What is being asked ▸ Read the records below and copy each line that contains "CROSS".

Dataset entries
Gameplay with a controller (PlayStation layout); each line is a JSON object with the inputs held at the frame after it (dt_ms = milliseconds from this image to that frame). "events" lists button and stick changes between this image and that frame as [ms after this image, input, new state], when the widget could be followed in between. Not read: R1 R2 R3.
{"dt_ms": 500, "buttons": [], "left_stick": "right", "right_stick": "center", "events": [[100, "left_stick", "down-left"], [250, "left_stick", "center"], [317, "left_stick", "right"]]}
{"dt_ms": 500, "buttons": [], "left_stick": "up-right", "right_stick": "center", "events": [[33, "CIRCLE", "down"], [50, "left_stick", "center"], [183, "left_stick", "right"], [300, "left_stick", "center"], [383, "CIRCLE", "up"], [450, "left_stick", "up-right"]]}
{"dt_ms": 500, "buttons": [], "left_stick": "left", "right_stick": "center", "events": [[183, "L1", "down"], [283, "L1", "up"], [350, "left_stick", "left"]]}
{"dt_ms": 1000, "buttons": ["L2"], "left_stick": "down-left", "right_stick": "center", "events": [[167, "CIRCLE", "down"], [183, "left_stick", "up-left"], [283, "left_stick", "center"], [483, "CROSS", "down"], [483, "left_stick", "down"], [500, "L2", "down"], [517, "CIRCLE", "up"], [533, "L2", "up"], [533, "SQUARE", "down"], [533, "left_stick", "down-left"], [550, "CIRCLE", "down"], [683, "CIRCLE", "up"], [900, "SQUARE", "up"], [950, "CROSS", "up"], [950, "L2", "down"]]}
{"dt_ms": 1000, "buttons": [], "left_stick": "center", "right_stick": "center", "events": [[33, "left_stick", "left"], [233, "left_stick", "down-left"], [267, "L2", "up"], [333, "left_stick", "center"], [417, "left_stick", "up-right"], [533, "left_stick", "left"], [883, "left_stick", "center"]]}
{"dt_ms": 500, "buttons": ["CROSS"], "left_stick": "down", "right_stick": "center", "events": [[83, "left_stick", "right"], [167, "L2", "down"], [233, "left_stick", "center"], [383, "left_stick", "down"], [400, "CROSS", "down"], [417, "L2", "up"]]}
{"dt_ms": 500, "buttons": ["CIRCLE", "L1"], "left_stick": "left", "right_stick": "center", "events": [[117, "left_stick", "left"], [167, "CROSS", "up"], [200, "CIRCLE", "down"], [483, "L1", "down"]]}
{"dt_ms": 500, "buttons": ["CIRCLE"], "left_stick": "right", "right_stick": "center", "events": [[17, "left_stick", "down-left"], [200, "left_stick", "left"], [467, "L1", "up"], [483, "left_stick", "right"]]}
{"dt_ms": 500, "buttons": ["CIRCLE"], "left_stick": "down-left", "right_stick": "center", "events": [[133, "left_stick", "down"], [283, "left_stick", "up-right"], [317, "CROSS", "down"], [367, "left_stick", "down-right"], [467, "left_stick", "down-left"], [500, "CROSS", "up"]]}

Expected answer ▸
{"dt_ms": 1000, "buttons": ["L2"], "left_stick": "down-left", "right_stick": "center", "events": [[167, "CIRCLE", "down"], [183, "left_stick", "up-left"], [283, "left_stick", "center"], [483, "CROSS", "down"], [483, "left_stick", "down"], [500, "L2", "down"], [517, "CIRCLE", "up"], [533, "L2", "up"], [533, "SQUARE", "down"], [533, "left_stick", "down-left"], [550, "CIRCLE", "down"], [683, "CIRCLE", "up"], [900, "SQUARE", "up"], [950, "CROSS", "up"], [950, "L2", "down"]]}
{"dt_ms": 500, "buttons": ["CROSS"], "left_stick": "down", "right_stick": "center", "events": [[83, "left_stick", "right"], [167, "L2", "down"], [233, "left_stick", "center"], [383, "left_stick", "down"], [400, "CROSS", "down"], [417, "L2", "up"]]}
{"dt_ms": 500, "buttons": ["CIRCLE", "L1"], "left_stick": "left", "right_stick": "center", "events": [[117, "left_stick", "left"], [167, "CROSS", "up"], [200, "CIRCLE", "down"], [483, "L1", "down"]]}
{"dt_ms": 500, "buttons": ["CIRCLE"], "left_stick": "down-left", "right_stick": "center", "events": [[133, "left_stick", "down"], [283, "left_stick", "up-right"], [317, "CROSS", "down"], [367, "left_stick", "down-right"], [467, "left_stick", "down-left"], [500, "CROSS", "up"]]}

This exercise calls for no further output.